## Your assignment:
Please reproduce every row below word for word, omitting the pictures.

(Images of plotted data)

== Segment start ==

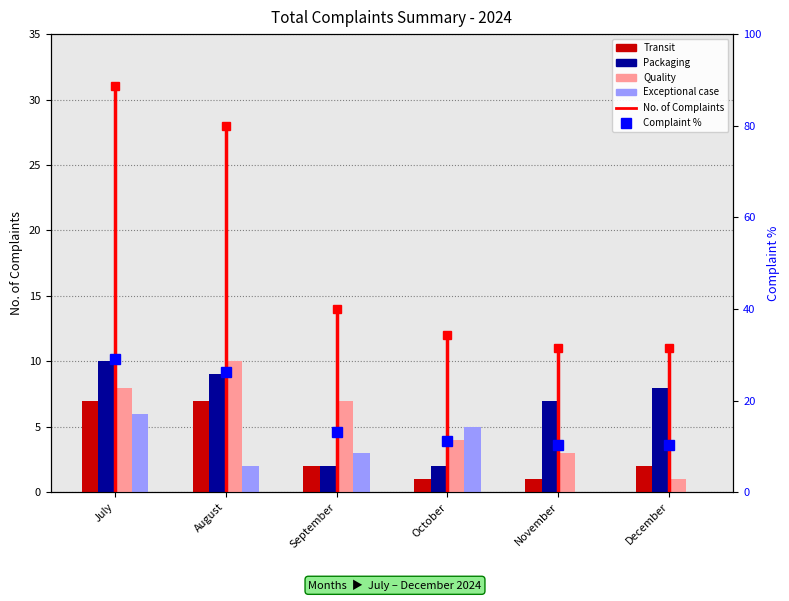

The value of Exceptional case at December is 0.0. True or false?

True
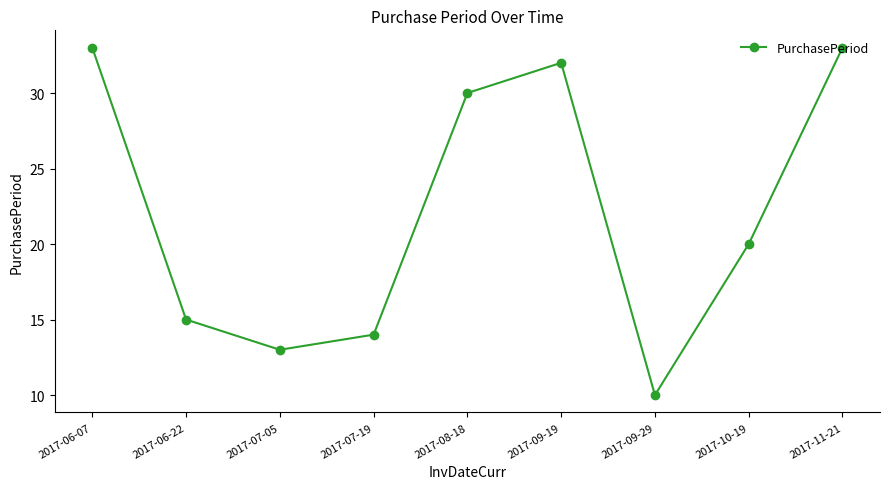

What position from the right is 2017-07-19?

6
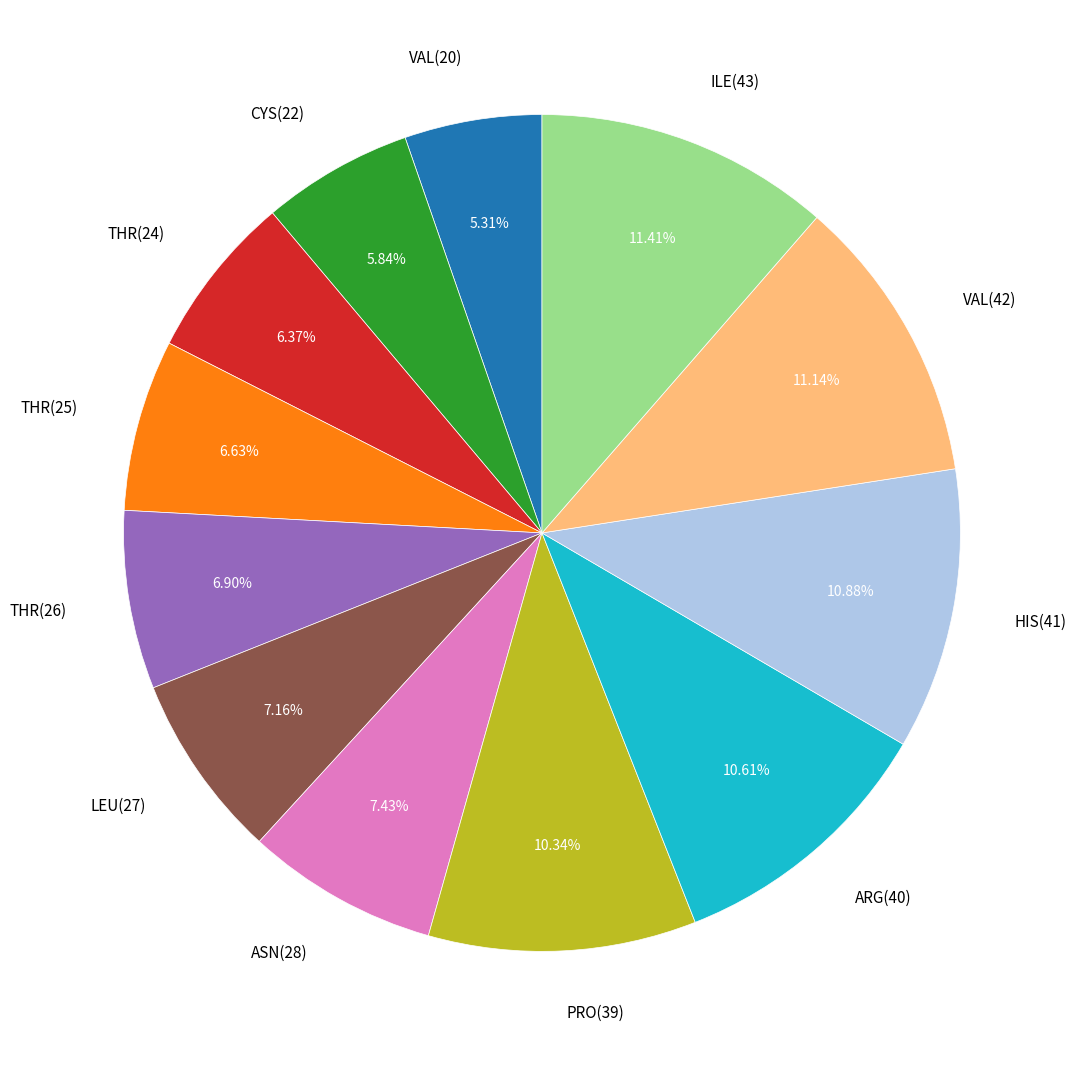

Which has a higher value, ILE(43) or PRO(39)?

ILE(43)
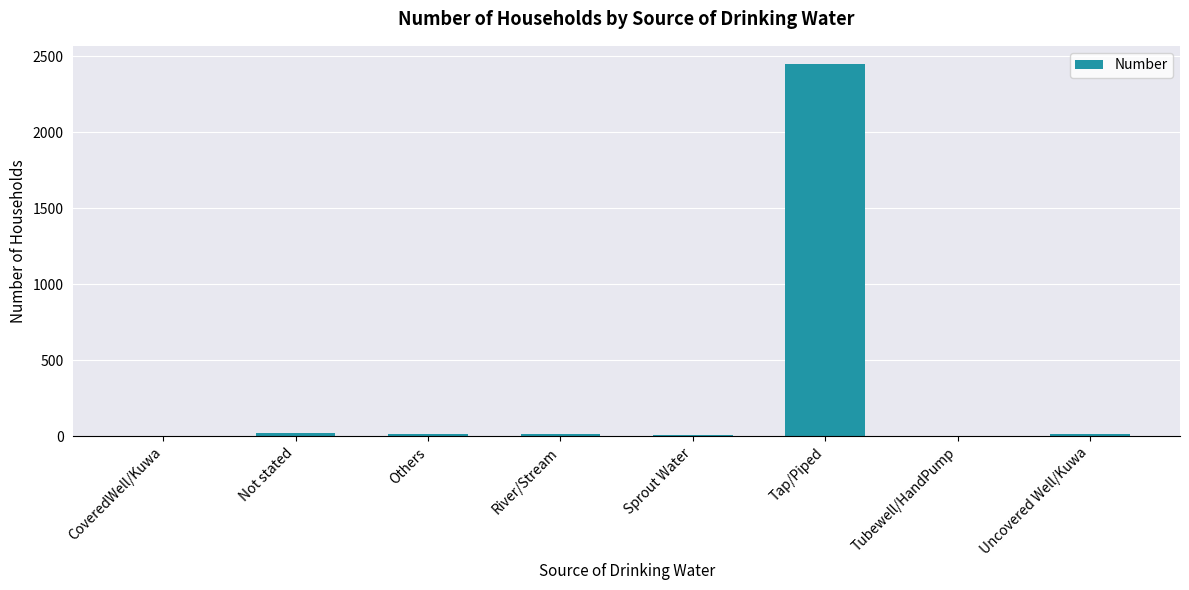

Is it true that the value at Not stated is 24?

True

== Segment end ==

## Output:
The value of Exceptional case at December is 0.0. True or false?

True

What position from the right is 2017-07-19?

6

Which has a higher value, ILE(43) or PRO(39)?

ILE(43)

Is it true that the value at Not stated is 24?

True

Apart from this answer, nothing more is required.